◆ EXERCISE A ◆
In the records below, copy the lines from the one containing "Завершить тест" up to and including the one containing "результат и оценить", keeping them unchanged.

[TEXT PASSAGE]

Since his return from the army Captain Kenfield has been actively engaged in mercantile pursuits, but more recently he has given attention to farming and stock and produce buying.
He has been entrusted with nearly every town office, and was sent to the Legislature in 1884, where he served on the general and military committees. He was influential in securing the appropriation for the soldiers' home and was appointed one of its trustees. He holds the office of assistant quarter-master-general of the department of Vermont GAR
He married, Sept. 5, 1866, Lamott C., daughter of Louis and Catherine Wheelock of Montpelier; she died in 1872, leaving one daughter, Kate B. (Mrs. Carl Smith). February 9, 1874, he formed a second alliance with Mrs. Margaret Lyman, daughter of David and Ann Cruller.
Captain Kenfield is a member of the Loyal Legion, and has served as commander of J. M. Warren Post, GAR, of Morrisville. For more than thirty years he has been numbered among the brotherhood of Free Masons.
Jacob G. Ullery, compiler, Men of Vermont: An Illustrated Biographical History of Vermonters and Sons of Vermont, (Transcript Publishing Company, Brattleboro, VT, 1894), Part II, pp. 232.
Capt. Frank Kenfield of Morristown Mustered Into The Mighty Legion of Eternity June 11, 1914.
Captain Frank Kenfield, who has failed rapidly since April 1, died Thursday shortly after noon at his home on Pleasant Street, death resulting from progressive paralysis.
Capt. Kenfield, who was one of three children of Asaph and Eliza (Shepard), was born in Sterling, now part of Morristown, March 13, 1838, on the place built by his grandfather, who came here from Bow N.H. about 1792, being one of the first settlers in the town. Mr. Kenfield lived on this farm until 17 years of age, when the parents moved to the birthplace of his father, (who was one of a family of 11 children and the first male child born in Morristown). This farm is known as the Kenfield Farm, and is situated near Morristown Corners. Previous to this time his educational advantages were very limited, the nearest school being three miles away, making it difficult for him to attend in bad weather. Conditions were more favorable after moving to the new home and later he taught school, and finally completed his education at Peoples Academy.

[/TEXT PASSAGE]
[MATERIAL FOR THIS EXERCISE]

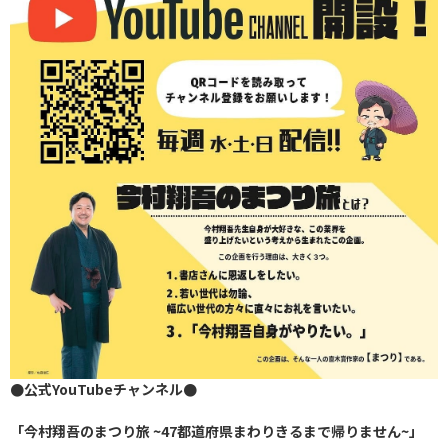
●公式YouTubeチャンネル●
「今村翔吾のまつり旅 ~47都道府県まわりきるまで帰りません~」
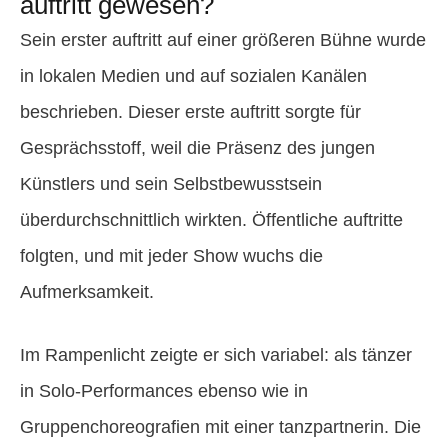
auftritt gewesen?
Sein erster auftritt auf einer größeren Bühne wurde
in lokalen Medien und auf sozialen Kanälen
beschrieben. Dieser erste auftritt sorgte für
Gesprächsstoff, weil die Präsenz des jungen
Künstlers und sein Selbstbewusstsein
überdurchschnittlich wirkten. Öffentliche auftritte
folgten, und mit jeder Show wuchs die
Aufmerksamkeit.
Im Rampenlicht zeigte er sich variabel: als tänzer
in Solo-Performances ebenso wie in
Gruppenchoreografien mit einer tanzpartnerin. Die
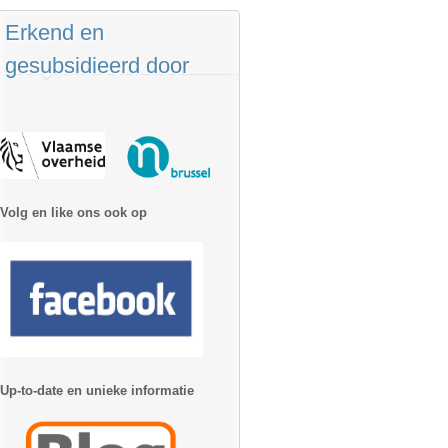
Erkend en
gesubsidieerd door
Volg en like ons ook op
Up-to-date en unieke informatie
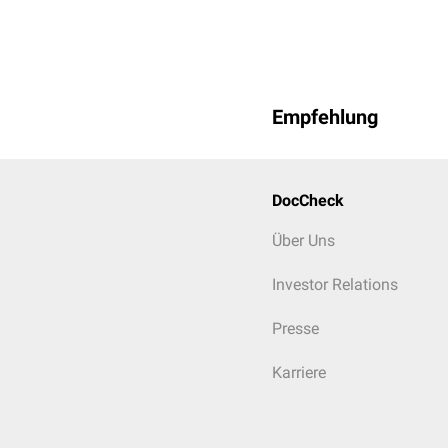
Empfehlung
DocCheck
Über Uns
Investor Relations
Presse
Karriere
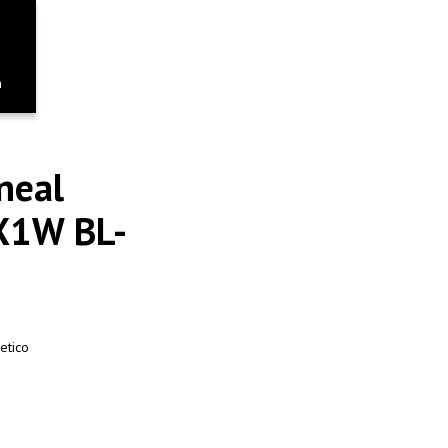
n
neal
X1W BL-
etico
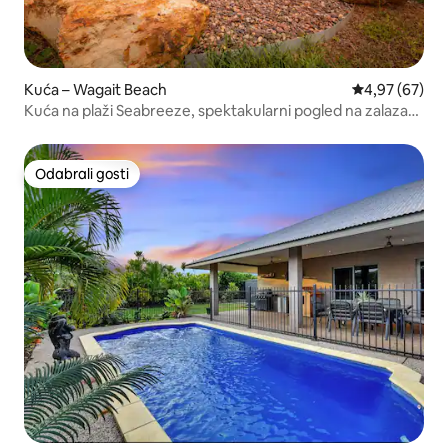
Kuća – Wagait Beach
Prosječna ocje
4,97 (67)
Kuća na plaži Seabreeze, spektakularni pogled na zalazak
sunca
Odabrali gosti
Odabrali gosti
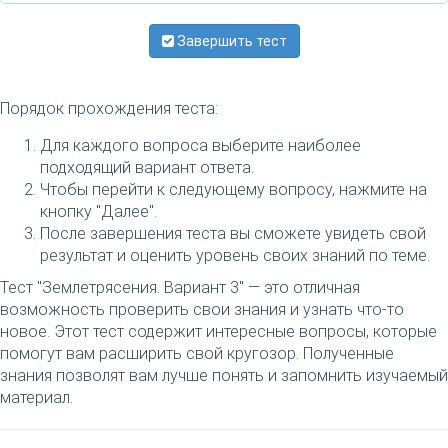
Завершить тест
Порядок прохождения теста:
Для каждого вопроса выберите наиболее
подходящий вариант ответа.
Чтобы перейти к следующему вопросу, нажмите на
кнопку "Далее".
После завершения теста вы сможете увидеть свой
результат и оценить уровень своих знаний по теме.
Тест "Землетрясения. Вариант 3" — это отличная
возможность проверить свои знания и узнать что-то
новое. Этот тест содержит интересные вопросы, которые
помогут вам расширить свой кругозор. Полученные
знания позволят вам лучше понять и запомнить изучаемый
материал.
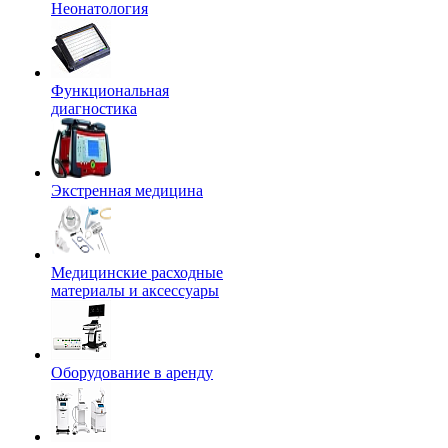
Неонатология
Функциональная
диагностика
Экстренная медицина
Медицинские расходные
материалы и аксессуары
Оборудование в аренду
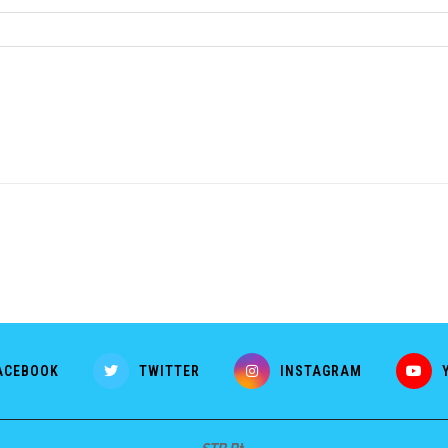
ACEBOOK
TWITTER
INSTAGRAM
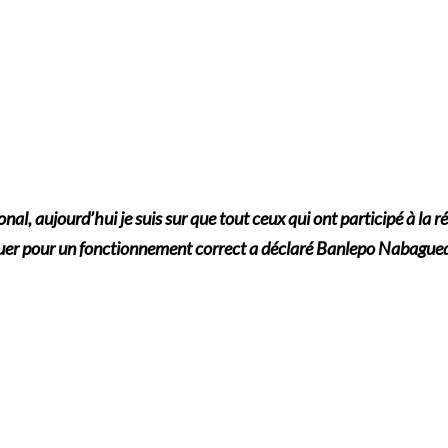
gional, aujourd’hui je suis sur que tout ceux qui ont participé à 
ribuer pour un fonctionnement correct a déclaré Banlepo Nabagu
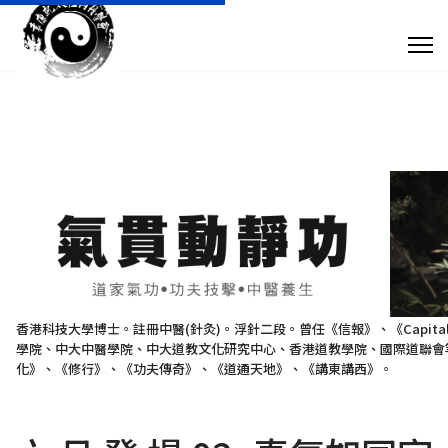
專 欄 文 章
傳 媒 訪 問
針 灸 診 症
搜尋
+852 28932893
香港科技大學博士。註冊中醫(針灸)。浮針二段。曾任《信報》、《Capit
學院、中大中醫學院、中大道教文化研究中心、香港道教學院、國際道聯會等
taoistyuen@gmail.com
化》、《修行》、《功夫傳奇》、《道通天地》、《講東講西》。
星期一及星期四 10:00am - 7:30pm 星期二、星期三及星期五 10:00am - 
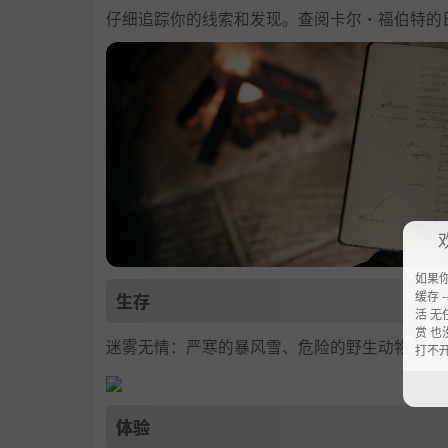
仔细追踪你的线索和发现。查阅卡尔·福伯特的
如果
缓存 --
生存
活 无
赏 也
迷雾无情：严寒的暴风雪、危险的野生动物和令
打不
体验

[/MATERIAL FOR THIS EXERCISE]

◆ EXERCISE B ◆
Answer these questions using the text about Captain Frank Kenfield:
(i) In what year was he sent to the Legislature?
(ii) Where was he born?
(iii) What caused his death?

◆ TASK RESULT A ◆
Завершить тест
Порядок прохождения теста:
Для каждого вопроса выберите наиболее
подходящий вариант ответа.
Чтобы перейти к следующему вопросу, нажмите на
кнопку "Далее".
После завершения теста вы сможете увидеть свой
результат и оценить уровень своих знаний по теме.

◆ TASK RESULT B ◆
(i) 1884
(ii) Sterling, now part of Morristown
(iii) Progressive paralysis